Nach dem kompletten Ausfall im vergangenen Jahr feiert die brasilianische Metropole Rio de Janeiro in diesen Tagen einen ungewöhnlichen Karneval.
Die Stadtverwaltung hatte wegen der Corona-Pandemie den Straßenkarneval erneut abgesagt und die berühmten Umzüge im Sambodrom auf April verschoben. Aber der Verband der Sambaschulen von Rio de Janeiro (Liesa) lud dennoch zur (inoffiziellen) Eröffnung des Karnevals mit Mini-Umzügen der zwölf besten Sambaschulen in der »Cidade do Samba«.
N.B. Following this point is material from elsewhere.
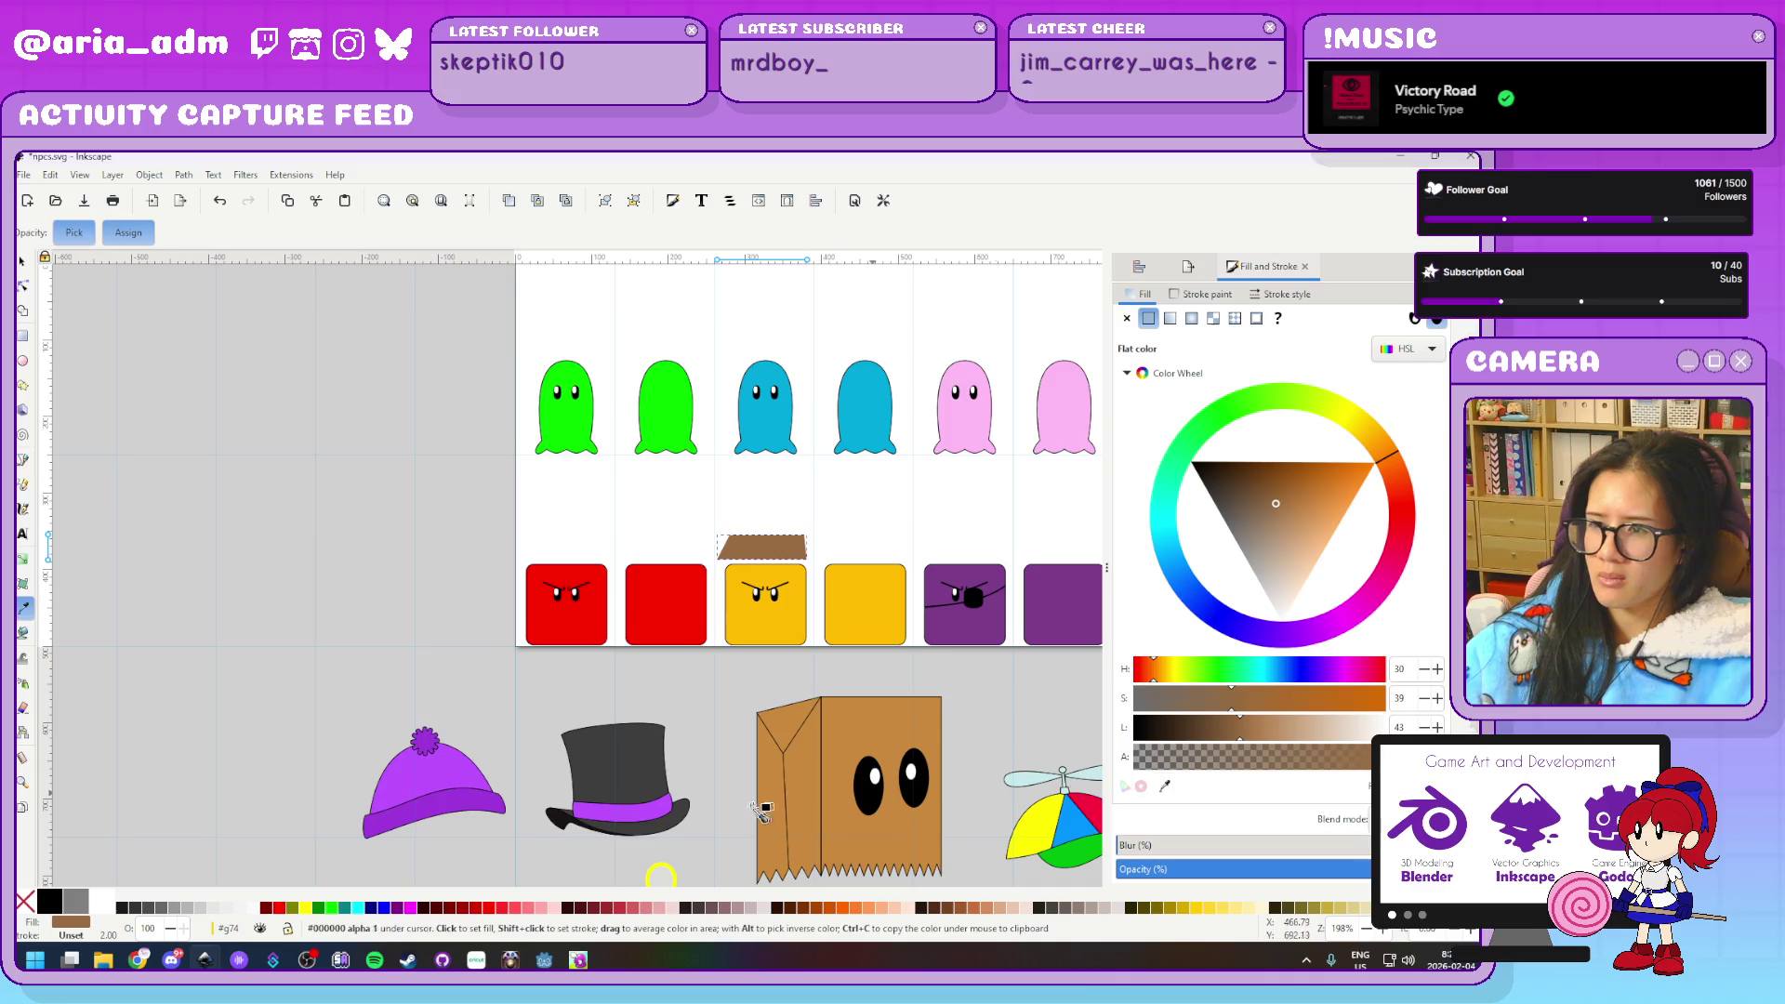
click(1313, 497)
scroll(844, 655, up, 3)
Veranstaltungen in geschlossenen Räumen sind von der Stadtverwaltung erlaubt mit dem Argument, Einlasskontrollen und Checks von Impfnachweisen seien dort leichter möglich als auf der Straße. In Brasilien sind mehr als 70 Prozent der Bevölkerung komplett geimpft, ein Impfnachweis wird vielerorts für den Besuch von öffentlichen Einrichtungen fast selbstverständlich verlangt.
»Im vergangenen Jahr gab's noch nicht mal Impfstoff, es war zum Heulen. Jetzt bin ich dreimal geimpft und kann mich ein bisschen amüsieren«, sagte der Karnevalsfan José Flávio Pereira Guerra Júnior.
Blocos ziehen trotz Verbot durch die Straßen
So stehen an den Karnevalstagen in Rio verschiedene Feste auf dem Programm, bei denen die Sambaschulen einladen oder sogenannte Blocos - Sambagruppen, die sonst durch die Straßen ziehen oder auf Plätzen musizieren - in Hotels, Clubs und an anderen Orten auftreten. Ein Treffen von zahlreichen Blocos in einem bekannten Kulturzentrum am Samstag genehmigte die Stadt jedoch kurzfristig nicht.
Einige Sambagruppen zogen den Regelungen zum Trotz durch die Straßen. Die fest geplanten Auftritte gegen einen Eintrittspreis widersprechen dem Geist des spontanen Festes, das der Straßenkarneval in Rio vor der Pandemie war. So waren etwa in sozialen Medien Fotos von einem Bloco am Strand von Flamengo in den frühen Morgenstunden zu sehen. Die Blocos zeichnen sich auch durch eine kreative Art aus, auf aktuelle Ereignisse zu reagieren. Ein Bloco, dessen Name auf den russischen Präsidenten Wladimir Putin anspielte, war in der Hafengegend Rios am vergangenen Wochenende gestoppt worden.
Flashmob-artige Zusammenkünfte
Einige Einwohner Rios verabredeten sich über soziale Medien und Whatsapp-Gruppen zu solchen Events, um diese wie bei einem Flashmob möglichst geheim und kurzfristig zu gestalten. Andere zogen verkleidet oder wenigstens mit Glitter auf der Suche nach der Karnevalsstimmung los - und sei es nur, um sich dann in Bars zu treffen.
»Ich weiß nicht, was ich von diesem Karneval erwarten soll«, sagte Ana Luiza Gardeazabal. »Es ist alles halb freigegeben, halb verboten. Ich habe Lust, das wiederzubeleben, was wir vergangenes Jahr verpasst haben.« Wieder andere verreisten, etwa in das Küstchenstädtchen Paraty, oder waren wegen der Erdrutsch-Tragödie in Petrópolis jüngst und dem Ukraine-Krieg, der auch in Brasilien Medien und Gespräche bestimmte, gar nicht erst in Feierlaune.